* WHAT YOU HAVE TO DO
Each line of the data below from the one holding "X0662676Y0261888D02*" to the one holding "X0653674Y0268077D01*", inclusive, is to be reproduced exactly; no other line belongs in the answer.

(Text-based design files)
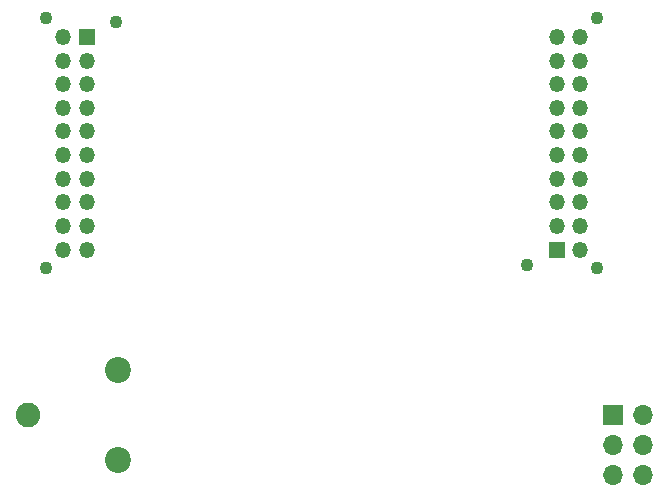
<source format=gbs>
%TF.GenerationSoftware,KiCad,Pcbnew,(7.0.0)*%
%TF.CreationDate,2023-03-13T22:20:03+00:00*%
%TF.ProjectId,main,6d61696e-2e6b-4696-9361-645f70636258,1.0*%
%TF.SameCoordinates,Original*%
%TF.FileFunction,Soldermask,Bot*%
%TF.FilePolarity,Negative*%
%FSLAX46Y46*%
G04 Gerber Fmt 4.6, Leading zero omitted, Abs format (unit mm)*
G04 Created by KiCad (PCBNEW (7.0.0)) date 2023-03-13 22:20:03*
%MOMM*%
%LPD*%
G01*
G04 APERTURE LIST*
%ADD10O,1.350000X1.350000*%
%ADD11R,1.350000X1.350000*%
%ADD12C,1.100000*%
%ADD13R,1.700000X1.700000*%
%ADD14O,1.700000X1.700000*%
%ADD15C,2.082800*%
%ADD16C,2.200000*%
G04 APERTURE END LIST*
D10*
X81799999Y-29999999D03*
X81799999Y-31999999D03*
X81799999Y-33999999D03*
X81799999Y-35999999D03*
X81799999Y-37999999D03*
X81799999Y-39999999D03*
X81799999Y-41999999D03*
X81799999Y-43999999D03*
X81799999Y-45999999D03*
X81799999Y-47999999D03*
X79799999Y-29999999D03*
X79799999Y-31999999D03*
X79799999Y-33999999D03*
X79799999Y-35999999D03*
X79799999Y-37999999D03*
X79799999Y-39999999D03*
X79799999Y-41999999D03*
X79799999Y-43999999D03*
X79799999Y-45999999D03*
D11*
X79799999Y-47999999D03*
D12*
X83200000Y-28400000D03*
X83200000Y-49600000D03*
X77300000Y-49300000D03*
D10*
X37999999Y-47999999D03*
X37999999Y-45999999D03*
X37999999Y-43999999D03*
X37999999Y-41999999D03*
X37999999Y-39999999D03*
X37999999Y-37999999D03*
X37999999Y-35999999D03*
X37999999Y-33999999D03*
X37999999Y-31999999D03*
X37999999Y-29999999D03*
X39999999Y-47999999D03*
X39999999Y-45999999D03*
X39999999Y-43999999D03*
X39999999Y-41999999D03*
X39999999Y-39999999D03*
X39999999Y-37999999D03*
X39999999Y-35999999D03*
X39999999Y-33999999D03*
X39999999Y-31999999D03*
D11*
X39999999Y-29999999D03*
D12*
X36600000Y-49600000D03*
X36600000Y-28400000D03*
X42500000Y-28700000D03*
D13*
X84559999Y-62019999D03*
D14*
X87099999Y-62019999D03*
X84559999Y-64559999D03*
X87099999Y-64559999D03*
X84559999Y-67099999D03*
X87099999Y-67099999D03*
D15*
X35054900Y-62000000D03*
D16*
X42674900Y-58190000D03*
X42674900Y-65810000D03*
M02*

</source>
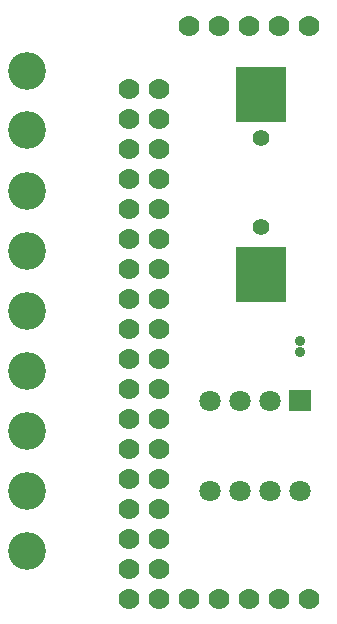
<source format=gts>
G04 Layer: TopSolderMaskLayer*
G04 EasyEDA v6.2.46, 2019-11-12T08:41:23+00:00*
G04 a54ae0302d0d4d44958841ca790c1891,6515191c65484b44ad2e16bf32a5f50e,10*
G04 Gerber Generator version 0.2*
G04 Scale: 100 percent, Rotated: No, Reflected: No *
G04 Dimensions in millimeters *
G04 leading zeros omitted , absolute positions ,3 integer and 3 decimal *
%FSLAX33Y33*%
%MOMM*%
G90*
G71D02*

%ADD26C,3.203194*%
%ADD28C,1.803400*%
%ADD30C,1.403198*%
%ADD31C,0.903224*%
%ADD32C,1.778000*%

%LPD*%
G54D26*
G01X7366Y46736D03*
G01X7366Y41737D03*
G01X7366Y36576D03*
G01X7366Y31496D03*
G01X7366Y26416D03*
G01X7366Y21336D03*
G01X7366Y16256D03*
G01X7366Y11176D03*
G01X7366Y6096D03*
G36*
G01X29578Y17894D02*
G01X29578Y19697D01*
G01X31381Y19697D01*
G01X31381Y17894D01*
G01X29578Y17894D01*
G37*
G54D28*
G01X27940Y18796D03*
G01X25400Y18796D03*
G01X22860Y18796D03*
G01X22860Y11176D03*
G01X25400Y11176D03*
G01X27940Y11176D03*
G01X30480Y11176D03*
G36*
G01X25077Y42351D02*
G01X25077Y47056D01*
G01X29278Y47056D01*
G01X29278Y42351D01*
G01X25077Y42351D01*
G37*
G36*
G01X25077Y27111D02*
G01X25077Y31816D01*
G01X29278Y31816D01*
G01X29278Y27111D01*
G01X25077Y27111D01*
G37*
G54D30*
G01X27178Y33502D03*
G01X27178Y40995D03*
G54D31*
G01X30480Y22875D03*
G01X30480Y23876D03*
G54D32*
G01X21082Y50546D03*
G01X23622Y50546D03*
G01X26162Y50546D03*
G01X28702Y50546D03*
G01X31242Y50546D03*
G01X21082Y2032D03*
G01X23622Y2032D03*
G01X26162Y2032D03*
G01X28702Y2032D03*
G01X31242Y2032D03*
G01X18542Y45212D03*
G01X16002Y24892D03*
G01X18542Y24892D03*
G01X16002Y27432D03*
G01X18542Y27432D03*
G01X16002Y29972D03*
G01X18542Y29972D03*
G01X16002Y32512D03*
G01X18542Y32512D03*
G01X16002Y35052D03*
G01X18542Y35052D03*
G01X16002Y37592D03*
G01X18542Y37592D03*
G01X16002Y40132D03*
G01X18542Y40132D03*
G01X16002Y42672D03*
G01X18542Y42672D03*
G01X16002Y45212D03*
G01X18542Y22352D03*
G01X16002Y2032D03*
G01X18542Y2032D03*
G01X16002Y4572D03*
G01X18542Y4572D03*
G01X16002Y7112D03*
G01X18542Y7112D03*
G01X16002Y9652D03*
G01X18542Y9652D03*
G01X16002Y12192D03*
G01X18542Y12192D03*
G01X16002Y14732D03*
G01X18542Y14732D03*
G01X16002Y17272D03*
G01X18542Y17272D03*
G01X16002Y19812D03*
G01X18542Y19812D03*
G01X16002Y22352D03*
M00*
M02*

</source>
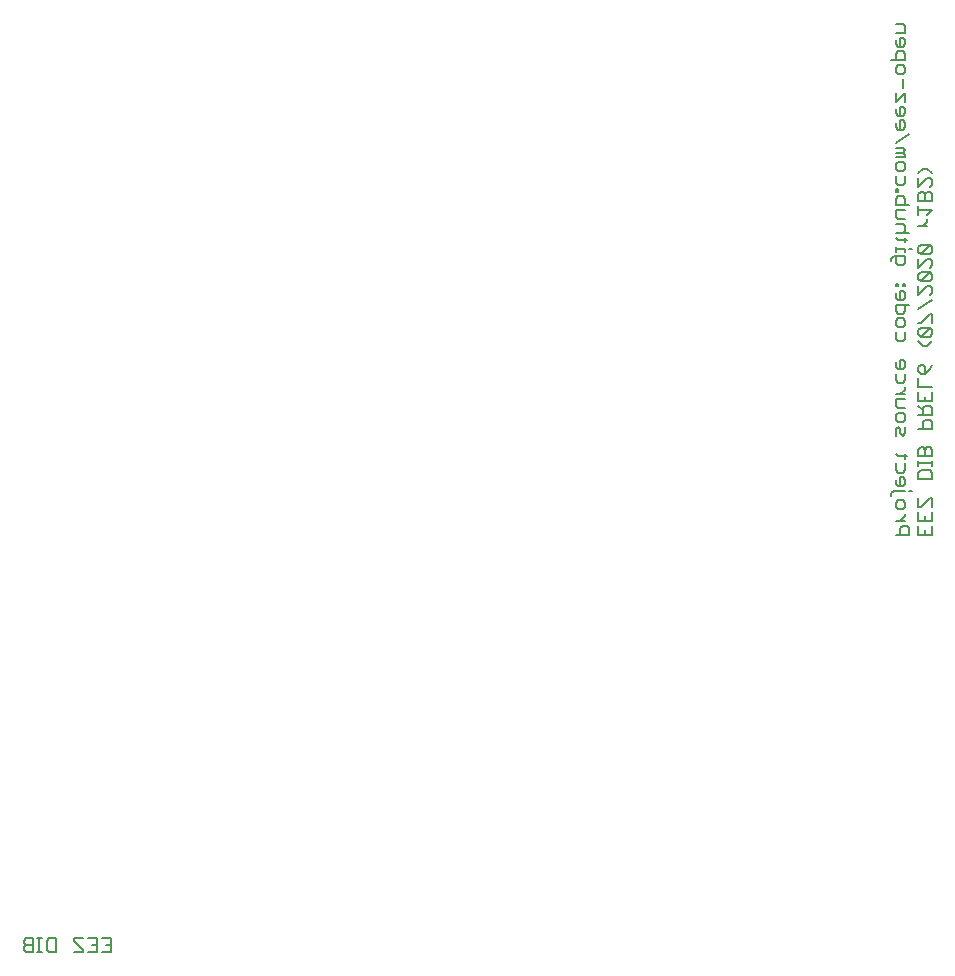
<source format=gbo>
G75*
%MOIN*%
%OFA0B0*%
%FSLAX25Y25*%
%IPPOS*%
%LPD*%
%AMOC8*
5,1,8,0,0,1.08239X$1,22.5*
%
%ADD10C,0.00500*%
D10*
X0359846Y0120520D02*
X0360597Y0119770D01*
X0362849Y0119770D01*
X0362849Y0124274D01*
X0360597Y0124274D01*
X0359846Y0123523D01*
X0359846Y0122772D01*
X0360597Y0122022D01*
X0362849Y0122022D01*
X0360597Y0122022D02*
X0359846Y0121271D01*
X0359846Y0120520D01*
X0364417Y0119770D02*
X0365918Y0119770D01*
X0365167Y0119770D02*
X0365167Y0124274D01*
X0364417Y0124274D02*
X0365918Y0124274D01*
X0367519Y0123523D02*
X0368270Y0124274D01*
X0370522Y0124274D01*
X0370522Y0119770D01*
X0368270Y0119770D01*
X0367519Y0120520D01*
X0367519Y0123523D01*
X0376727Y0123523D02*
X0379730Y0120520D01*
X0379730Y0119770D01*
X0376727Y0119770D01*
X0376727Y0123523D02*
X0376727Y0124274D01*
X0379730Y0124274D01*
X0381331Y0124274D02*
X0384334Y0124274D01*
X0384334Y0119770D01*
X0381331Y0119770D01*
X0382832Y0122022D02*
X0384334Y0122022D01*
X0385935Y0124274D02*
X0388938Y0124274D01*
X0388938Y0119770D01*
X0385935Y0119770D01*
X0387436Y0122022D02*
X0388938Y0122022D01*
X0649171Y0271930D02*
X0649171Y0272681D01*
X0649921Y0273432D01*
X0653674Y0273432D01*
X0655176Y0273432D02*
X0655926Y0273432D01*
X0653674Y0275750D02*
X0653674Y0277251D01*
X0652924Y0278002D01*
X0652173Y0278002D01*
X0652173Y0275000D01*
X0651423Y0275000D02*
X0652924Y0275000D01*
X0653674Y0275750D01*
X0651423Y0275000D02*
X0650672Y0275750D01*
X0650672Y0277251D01*
X0651423Y0279603D02*
X0650672Y0280354D01*
X0650672Y0282606D01*
X0651423Y0284958D02*
X0650672Y0285709D01*
X0651423Y0284958D02*
X0654425Y0284958D01*
X0653674Y0284207D02*
X0653674Y0285709D01*
X0653674Y0282606D02*
X0653674Y0280354D01*
X0652924Y0279603D01*
X0651423Y0279603D01*
X0658172Y0279553D02*
X0658172Y0277302D01*
X0662676Y0277302D01*
X0662676Y0279553D01*
X0661925Y0280304D01*
X0658923Y0280304D01*
X0658172Y0279553D01*
X0658172Y0281905D02*
X0658172Y0283407D01*
X0658172Y0282656D02*
X0662676Y0282656D01*
X0662676Y0281905D02*
X0662676Y0283407D01*
X0662676Y0284975D02*
X0662676Y0287227D01*
X0661925Y0287977D01*
X0661174Y0287977D01*
X0660424Y0287227D01*
X0660424Y0284975D01*
X0660424Y0287227D02*
X0659673Y0287977D01*
X0658923Y0287977D01*
X0658172Y0287227D01*
X0658172Y0284975D01*
X0662676Y0284975D01*
X0653674Y0292631D02*
X0652924Y0291881D01*
X0652173Y0292631D01*
X0652173Y0294133D01*
X0651423Y0294883D01*
X0650672Y0294133D01*
X0650672Y0291881D01*
X0653674Y0292631D02*
X0653674Y0294883D01*
X0652924Y0296485D02*
X0651423Y0296485D01*
X0650672Y0297235D01*
X0650672Y0298736D01*
X0651423Y0299487D01*
X0652924Y0299487D01*
X0653674Y0298736D01*
X0653674Y0297235D01*
X0652924Y0296485D01*
X0653674Y0301088D02*
X0651423Y0301088D01*
X0650672Y0301839D01*
X0650672Y0304091D01*
X0653674Y0304091D01*
X0653674Y0305692D02*
X0650672Y0305692D01*
X0652173Y0305692D02*
X0653674Y0307194D01*
X0653674Y0307944D01*
X0652924Y0309529D02*
X0651423Y0309529D01*
X0650672Y0310280D01*
X0650672Y0312532D01*
X0651423Y0314133D02*
X0652924Y0314133D01*
X0653674Y0314884D01*
X0653674Y0316385D01*
X0652924Y0317135D01*
X0652173Y0317135D01*
X0652173Y0314133D01*
X0651423Y0314133D02*
X0650672Y0314884D01*
X0650672Y0316385D01*
X0653674Y0312532D02*
X0653674Y0310280D01*
X0652924Y0309529D01*
X0658172Y0310997D02*
X0658172Y0307994D01*
X0662676Y0307994D01*
X0662676Y0306393D02*
X0662676Y0303390D01*
X0658172Y0303390D01*
X0658172Y0306393D01*
X0660424Y0304892D02*
X0660424Y0303390D01*
X0660424Y0301789D02*
X0659673Y0301038D01*
X0659673Y0298787D01*
X0659673Y0300288D02*
X0658172Y0301789D01*
X0660424Y0301789D02*
X0661925Y0301789D01*
X0662676Y0301038D01*
X0662676Y0298787D01*
X0658172Y0298787D01*
X0660424Y0297185D02*
X0659673Y0296434D01*
X0659673Y0294183D01*
X0658172Y0294183D02*
X0662676Y0294183D01*
X0662676Y0296434D01*
X0661925Y0297185D01*
X0660424Y0297185D01*
X0660424Y0312598D02*
X0660424Y0314850D01*
X0659673Y0315601D01*
X0658923Y0315601D01*
X0658172Y0314850D01*
X0658172Y0313349D01*
X0658923Y0312598D01*
X0660424Y0312598D01*
X0661925Y0314100D01*
X0662676Y0315601D01*
X0661174Y0321806D02*
X0662676Y0323307D01*
X0661925Y0324875D02*
X0662676Y0325626D01*
X0662676Y0327127D01*
X0661925Y0327878D01*
X0658923Y0324875D01*
X0658172Y0325626D01*
X0658172Y0327127D01*
X0658923Y0327878D01*
X0661925Y0327878D01*
X0662676Y0329479D02*
X0662676Y0332482D01*
X0661925Y0332482D01*
X0658923Y0329479D01*
X0658172Y0329479D01*
X0653674Y0330197D02*
X0652924Y0330947D01*
X0651423Y0330947D01*
X0650672Y0330197D01*
X0650672Y0328695D01*
X0651423Y0327945D01*
X0652924Y0327945D01*
X0653674Y0328695D01*
X0653674Y0330197D01*
X0652924Y0332549D02*
X0653674Y0333299D01*
X0653674Y0335551D01*
X0655176Y0335551D02*
X0650672Y0335551D01*
X0650672Y0333299D01*
X0651423Y0332549D01*
X0652924Y0332549D01*
X0652924Y0337153D02*
X0653674Y0337903D01*
X0653674Y0339404D01*
X0652924Y0340155D01*
X0652173Y0340155D01*
X0652173Y0337153D01*
X0651423Y0337153D02*
X0652924Y0337153D01*
X0651423Y0337153D02*
X0650672Y0337903D01*
X0650672Y0339404D01*
X0650672Y0341756D02*
X0651423Y0341756D01*
X0651423Y0342507D01*
X0650672Y0342507D01*
X0650672Y0341756D01*
X0652924Y0341756D02*
X0653674Y0341756D01*
X0653674Y0342507D01*
X0652924Y0342507D01*
X0652924Y0341756D01*
X0658172Y0341690D02*
X0658172Y0338687D01*
X0661174Y0341690D01*
X0661925Y0341690D01*
X0662676Y0340939D01*
X0662676Y0339438D01*
X0661925Y0338687D01*
X0662676Y0337086D02*
X0658172Y0334083D01*
X0653674Y0326343D02*
X0653674Y0324091D01*
X0652924Y0323341D01*
X0651423Y0323341D01*
X0650672Y0324091D01*
X0650672Y0326343D01*
X0658172Y0323307D02*
X0659673Y0321806D01*
X0661174Y0321806D01*
X0661925Y0324875D02*
X0658923Y0324875D01*
X0658923Y0343291D02*
X0661925Y0346294D01*
X0658923Y0346294D01*
X0658172Y0345543D01*
X0658172Y0344042D01*
X0658923Y0343291D01*
X0661925Y0343291D01*
X0662676Y0344042D01*
X0662676Y0345543D01*
X0661925Y0346294D01*
X0661925Y0347895D02*
X0662676Y0348646D01*
X0662676Y0350147D01*
X0661925Y0350898D01*
X0661174Y0350898D01*
X0658172Y0347895D01*
X0658172Y0350898D01*
X0658923Y0352499D02*
X0661925Y0355502D01*
X0658923Y0355502D01*
X0658172Y0354751D01*
X0658172Y0353250D01*
X0658923Y0352499D01*
X0661925Y0352499D01*
X0662676Y0353250D01*
X0662676Y0354751D01*
X0661925Y0355502D01*
X0655926Y0354017D02*
X0655176Y0354017D01*
X0653674Y0354017D02*
X0650672Y0354017D01*
X0650672Y0353266D02*
X0650672Y0354768D01*
X0651423Y0357086D02*
X0650672Y0357837D01*
X0651423Y0357086D02*
X0654425Y0357086D01*
X0653674Y0356336D02*
X0653674Y0357837D01*
X0652924Y0359405D02*
X0653674Y0360155D01*
X0653674Y0361657D01*
X0652924Y0362407D01*
X0650672Y0362407D01*
X0651423Y0364009D02*
X0650672Y0364759D01*
X0650672Y0367011D01*
X0653674Y0367011D01*
X0653674Y0368613D02*
X0653674Y0370865D01*
X0652924Y0371615D01*
X0651423Y0371615D01*
X0650672Y0370865D01*
X0650672Y0368613D01*
X0655176Y0368613D01*
X0658172Y0368546D02*
X0658172Y0365543D01*
X0658172Y0367045D02*
X0662676Y0367045D01*
X0661174Y0365543D01*
X0661174Y0363959D02*
X0661174Y0363208D01*
X0659673Y0361707D01*
X0658172Y0361707D02*
X0661174Y0361707D01*
X0655176Y0359405D02*
X0650672Y0359405D01*
X0651423Y0364009D02*
X0653674Y0364009D01*
X0658172Y0370147D02*
X0658172Y0372399D01*
X0658923Y0373150D01*
X0659673Y0373150D01*
X0660424Y0372399D01*
X0660424Y0370147D01*
X0662676Y0370147D02*
X0662676Y0372399D01*
X0661925Y0373150D01*
X0661174Y0373150D01*
X0660424Y0372399D01*
X0661925Y0374751D02*
X0662676Y0375502D01*
X0662676Y0377003D01*
X0661925Y0377754D01*
X0661174Y0377754D01*
X0658172Y0374751D01*
X0658172Y0377754D01*
X0658172Y0379355D02*
X0659673Y0380856D01*
X0661174Y0380856D01*
X0662676Y0379355D01*
X0653674Y0378521D02*
X0653674Y0376269D01*
X0652924Y0375519D01*
X0651423Y0375519D01*
X0650672Y0376269D01*
X0650672Y0378521D01*
X0651423Y0380122D02*
X0650672Y0380873D01*
X0650672Y0382374D01*
X0651423Y0383125D01*
X0652924Y0383125D01*
X0653674Y0382374D01*
X0653674Y0380873D01*
X0652924Y0380122D01*
X0651423Y0380122D01*
X0650672Y0384726D02*
X0653674Y0384726D01*
X0653674Y0385477D01*
X0652924Y0386228D01*
X0653674Y0386978D01*
X0652924Y0387729D01*
X0650672Y0387729D01*
X0650672Y0386228D02*
X0652924Y0386228D01*
X0650672Y0389330D02*
X0655176Y0392333D01*
X0652924Y0393934D02*
X0653674Y0394685D01*
X0653674Y0396186D01*
X0652924Y0396937D01*
X0652173Y0396937D01*
X0652173Y0393934D01*
X0651423Y0393934D02*
X0652924Y0393934D01*
X0651423Y0393934D02*
X0650672Y0394685D01*
X0650672Y0396186D01*
X0651423Y0398538D02*
X0652924Y0398538D01*
X0653674Y0399289D01*
X0653674Y0400790D01*
X0652924Y0401541D01*
X0652173Y0401541D01*
X0652173Y0398538D01*
X0651423Y0398538D02*
X0650672Y0399289D01*
X0650672Y0400790D01*
X0650672Y0403142D02*
X0650672Y0406145D01*
X0652924Y0407746D02*
X0652924Y0410749D01*
X0652924Y0412350D02*
X0651423Y0412350D01*
X0650672Y0413101D01*
X0650672Y0414602D01*
X0651423Y0415353D01*
X0652924Y0415353D01*
X0653674Y0414602D01*
X0653674Y0413101D01*
X0652924Y0412350D01*
X0653674Y0416954D02*
X0649171Y0416954D01*
X0650672Y0416954D02*
X0650672Y0419206D01*
X0651423Y0419956D01*
X0652924Y0419956D01*
X0653674Y0419206D01*
X0653674Y0416954D01*
X0652924Y0421558D02*
X0653674Y0422308D01*
X0653674Y0423810D01*
X0652924Y0424560D01*
X0652173Y0424560D01*
X0652173Y0421558D01*
X0651423Y0421558D02*
X0652924Y0421558D01*
X0651423Y0421558D02*
X0650672Y0422308D01*
X0650672Y0423810D01*
X0650672Y0426162D02*
X0653674Y0426162D01*
X0653674Y0428414D01*
X0652924Y0429164D01*
X0650672Y0429164D01*
X0653674Y0406145D02*
X0650672Y0403142D01*
X0653674Y0403142D02*
X0653674Y0406145D01*
X0651423Y0373967D02*
X0650672Y0373967D01*
X0650672Y0373217D01*
X0651423Y0373217D01*
X0651423Y0373967D01*
X0658172Y0370147D02*
X0662676Y0370147D01*
X0653674Y0354017D02*
X0653674Y0353266D01*
X0653674Y0351665D02*
X0653674Y0349413D01*
X0652924Y0348662D01*
X0651423Y0348662D01*
X0650672Y0349413D01*
X0650672Y0351665D01*
X0649921Y0351665D02*
X0653674Y0351665D01*
X0649921Y0351665D02*
X0649171Y0350914D01*
X0649171Y0350164D01*
X0658172Y0271096D02*
X0658172Y0268094D01*
X0658923Y0268094D01*
X0661925Y0271096D01*
X0662676Y0271096D01*
X0662676Y0268094D01*
X0662676Y0266492D02*
X0662676Y0263490D01*
X0658172Y0263490D01*
X0658172Y0266492D01*
X0660424Y0264991D02*
X0660424Y0263490D01*
X0662676Y0261888D02*
X0662676Y0258886D01*
X0658172Y0258886D01*
X0658172Y0261888D01*
X0660424Y0260387D02*
X0660424Y0258886D01*
X0655176Y0258886D02*
X0655176Y0261138D01*
X0654425Y0261888D01*
X0652924Y0261888D01*
X0652173Y0261138D01*
X0652173Y0258886D01*
X0650672Y0258886D02*
X0655176Y0258886D01*
X0653674Y0263490D02*
X0650672Y0263490D01*
X0652173Y0263490D02*
X0653674Y0264991D01*
X0653674Y0265742D01*
X0652924Y0267326D02*
X0651423Y0267326D01*
X0650672Y0268077D01*
X0650672Y0269578D01*
X0651423Y0270329D01*
X0652924Y0270329D01*
X0653674Y0269578D01*
X0653674Y0268077D01*
X0652924Y0267326D01*
M02*

</source>
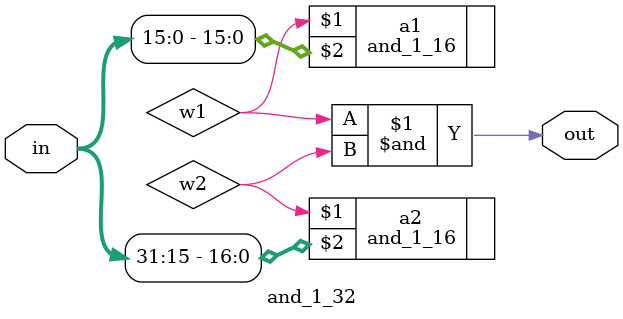
<source format=v>
module and_1_32(out,in);
	input[31:0] in;
	output out;
	wire w1,w2;
	and_1_16 a1(w1,in[15:0]);
	and_1_16 a2(w2,in[31:15]);
	and a3(out,w1,w2);
endmodule

</source>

* PROBLEM SOLUTION
X0662676Y0261888D02*
X0662676Y0258886D01*
X0658172Y0258886D01*
X0658172Y0261888D01*
X0660424Y0260387D02*
X0660424Y0258886D01*
X0655176Y0258886D02*
X0655176Y0261138D01*
X0654425Y0261888D01*
X0652924Y0261888D01*
X0652173Y0261138D01*
X0652173Y0258886D01*
X0650672Y0258886D02*
X0655176Y0258886D01*
X0653674Y0263490D02*
X0650672Y0263490D01*
X0652173Y0263490D02*
X0653674Y0264991D01*
X0653674Y0265742D01*
X0652924Y0267326D02*
X0651423Y0267326D01*
X0650672Y0268077D01*
X0650672Y0269578D01*
X0651423Y0270329D01*
X0652924Y0270329D01*
X0653674Y0269578D01*
X0653674Y0268077D01*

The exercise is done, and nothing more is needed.